E Easy Crete Transfer
Falassarna: Sunset Beach of the West
Photo: Pavel Špindler · CC BY 3.0

Falassarna: Sunset Beach of the West

Falassarna faces due west, and that single fact shapes everything about it. The beach takes the full force of the open Cretan Sea, the afternoon light comes straight off the water, and when the sun finally drops behind the horizon the whole bay turns copper. Greeks regularly vote it among the best beaches in the country, and unlike some famous names it is a proper all-day beach rather than a photo stop: big, sandy and genuinely swimmable from morning to dusk.

The lay of the land

Falassarna is not one beach but a string of them along a wide bay below a plain of olive groves and greenhouses, 59 kilometres from Chania at the western edge of the island. The main stretch, Pachia Ammos, is a kilometre of deep golden sand with sunbeds and a couple of seasonal beach bars at the centre and free space at the edges. Smaller coves continue north towards the ancient harbour, and the southern end stays quietest.

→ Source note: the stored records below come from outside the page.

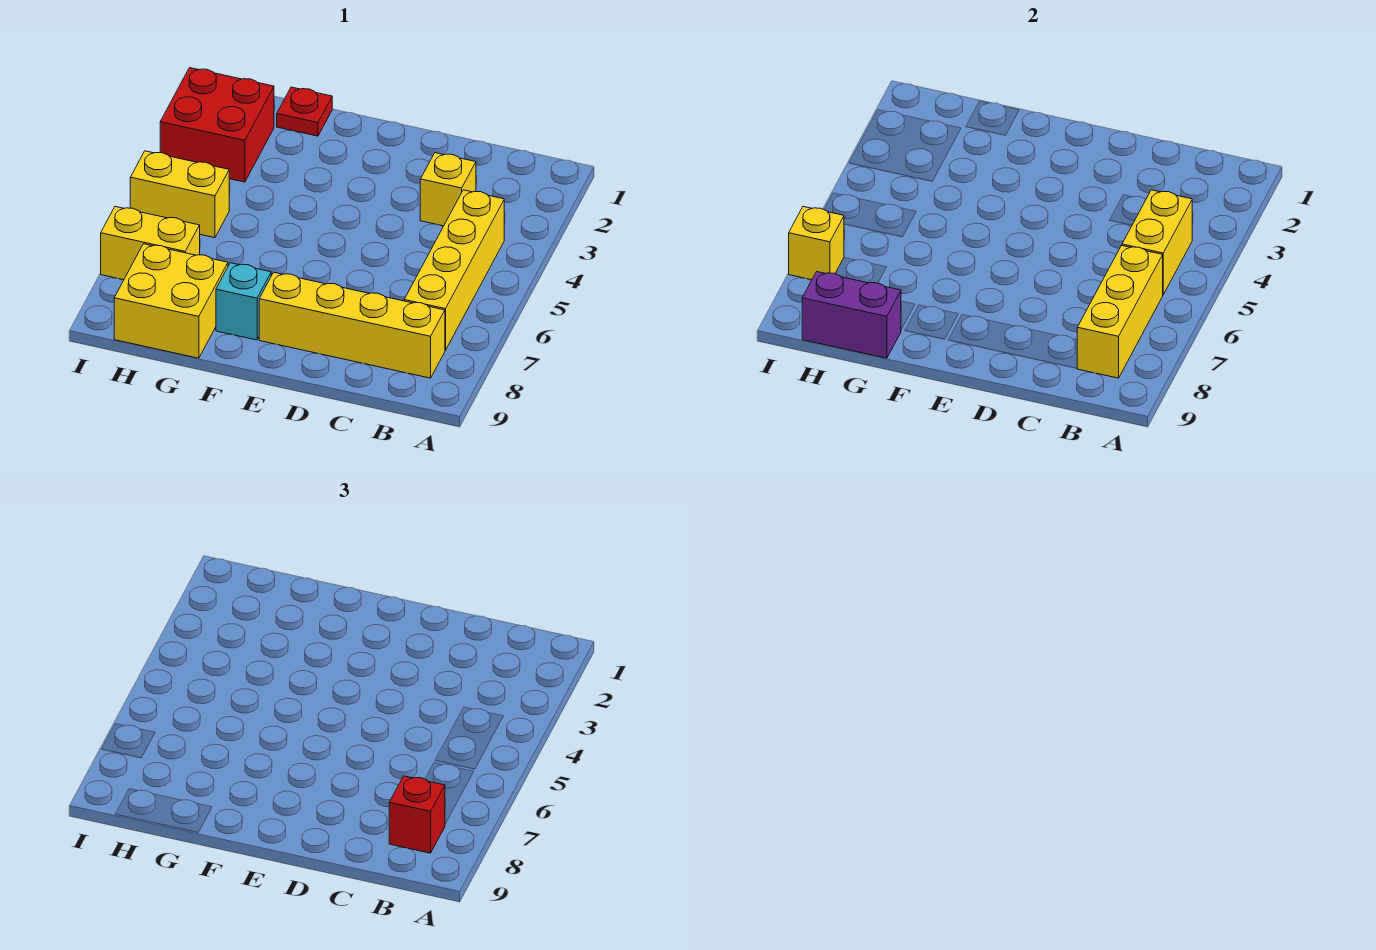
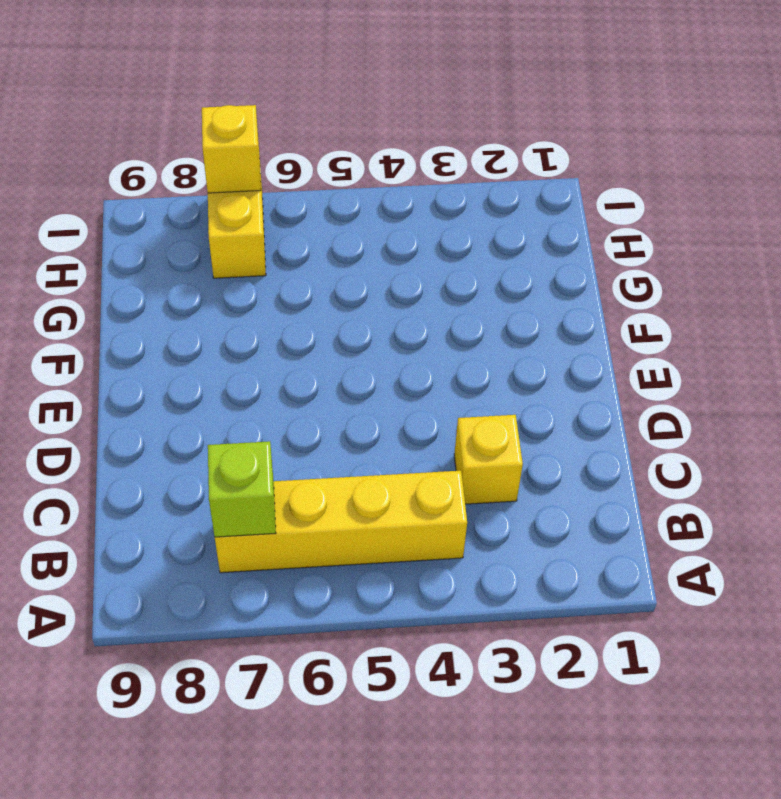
lime brick B7 level 2 -> yellow brick B6:B8 level 2
none -> yellow brick B8:E8 level 1
none -> cyan brick F8 level 1
none -> red plate G1 level 1

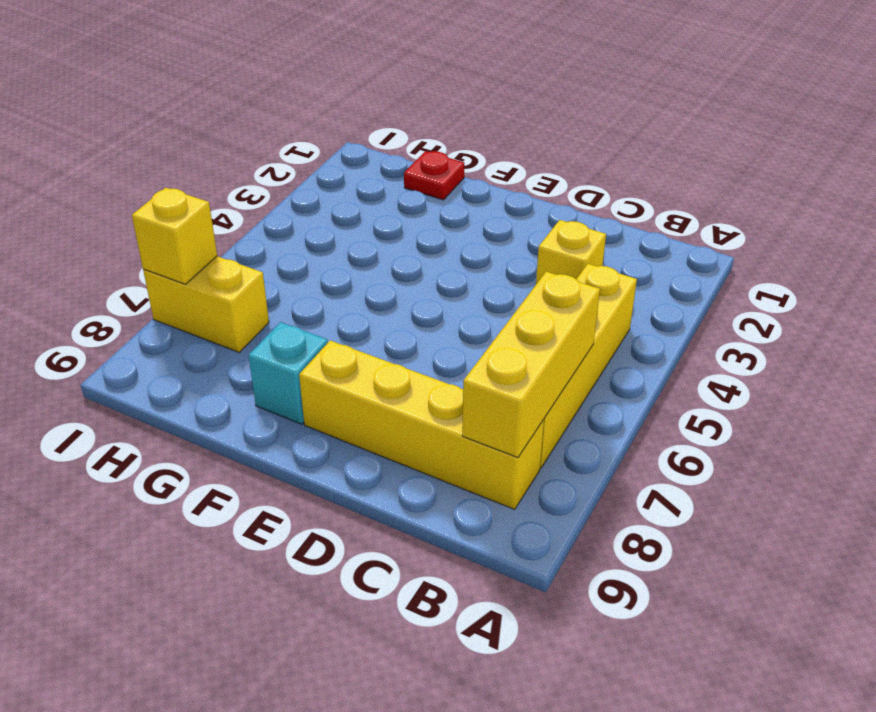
none -> yellow brick G8:H9 level 1
none -> red brick H2:I3 level 1
none -> yellow brick H5:I5 level 1

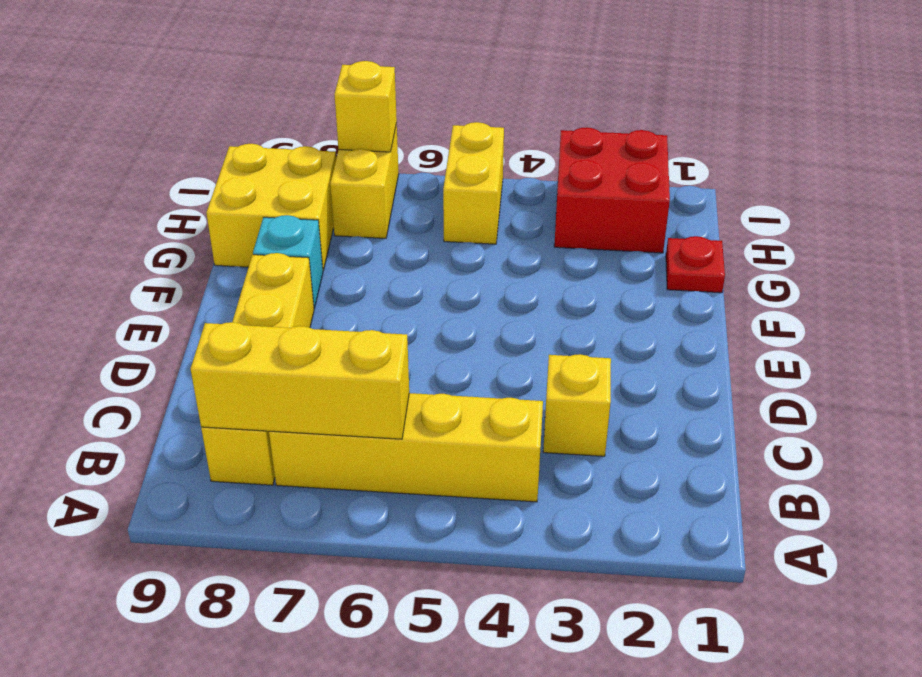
none -> yellow brick B4:B5 level 2
none -> purple brick G9:H9 level 2
none -> red brick B8 level 3

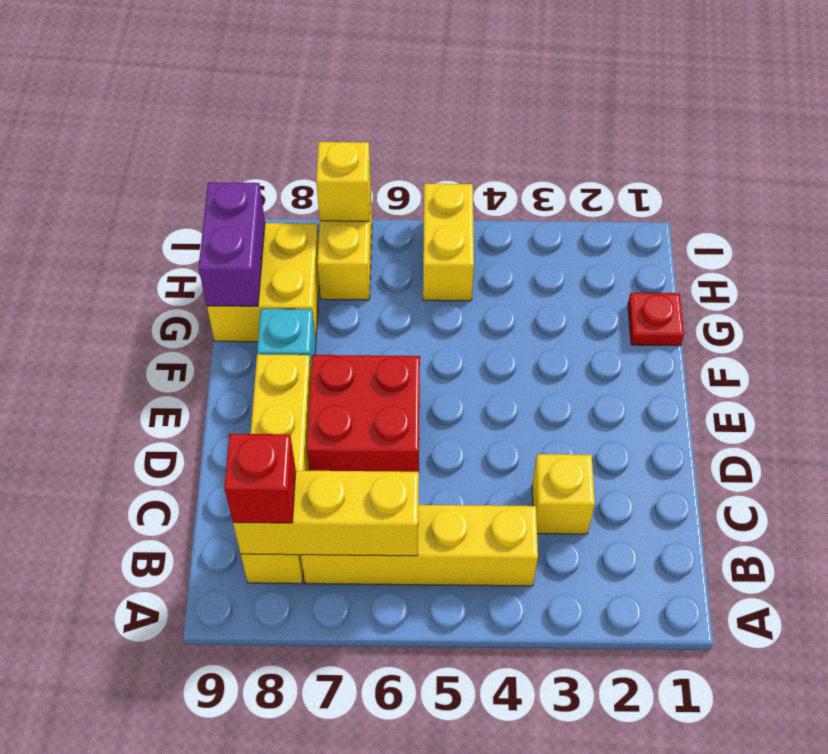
red brick D6:E7 level 1 -> red brick H2:I3 level 1
none -> yellow brick B4:B5 level 2

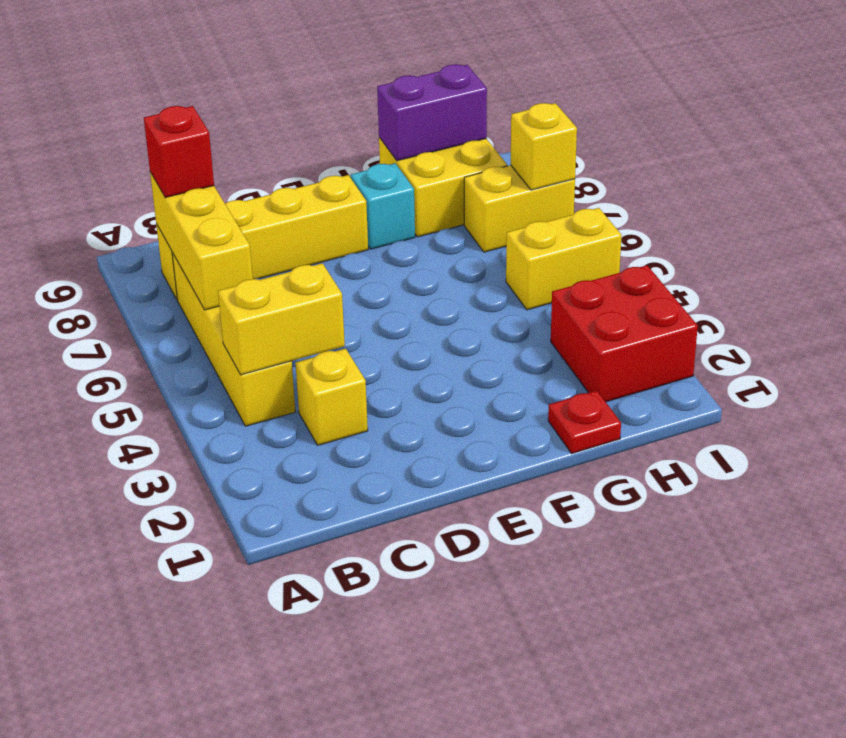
yellow brick B4:C4 level 2 -> yellow brick B4:B5 level 2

The sand here is coarse and clean, the water exceptionally clear, and on calm days the shallows glow an improbable pale blue.

Waves, wind and swimming sense

The west-facing position has a price: when the northwest wind blows, Falassarna gets real waves, the kind that delight confident swimmers and bodysurfers but demand caution with children. Lifeguards cover the main beach in high season. On windless days the sea is as gentle as anywhere on the island, so if your plans are flexible, glance at the forecast and save Falassarna for a settled day or embrace the surf deliberately. Either way the sunset is non-negotiable: stay for it, then eat at one of the tavernas on the slope above the bay.

The ancient city at the north end

A twenty minute walk past the last cove brings you to ancient Falassarna, a Hellenistic harbour town whose remains sit oddly far from the water. The ground here has risen several metres since antiquity, lifted by the same massive earthquake activity that tilted the whole of western Crete in the 4th century, so the old port now stands marooned among the rocks. A carved stone throne near the entrance gives the site its informal name. Entry arrangements are modest; check locally for hours.

Getting there and building the day

A car or transfer is realistic transport; buses from Chania run in summer but sparsely. The drive from Chania Airport via Kissamos takes around an hour and a quarter, dropping over a pass with a view of the entire bay that demands a photo stop. Falassarna pairs perfectly with Balos, one beach each day from a Kissamos base, and our Balos guide explains how to do that lagoon without the crowds. Bring water, cash for the sunbeds, and a long lens for the evening. Of all Crete's famous beaches, this is the one that asks the least planning and gives the most back.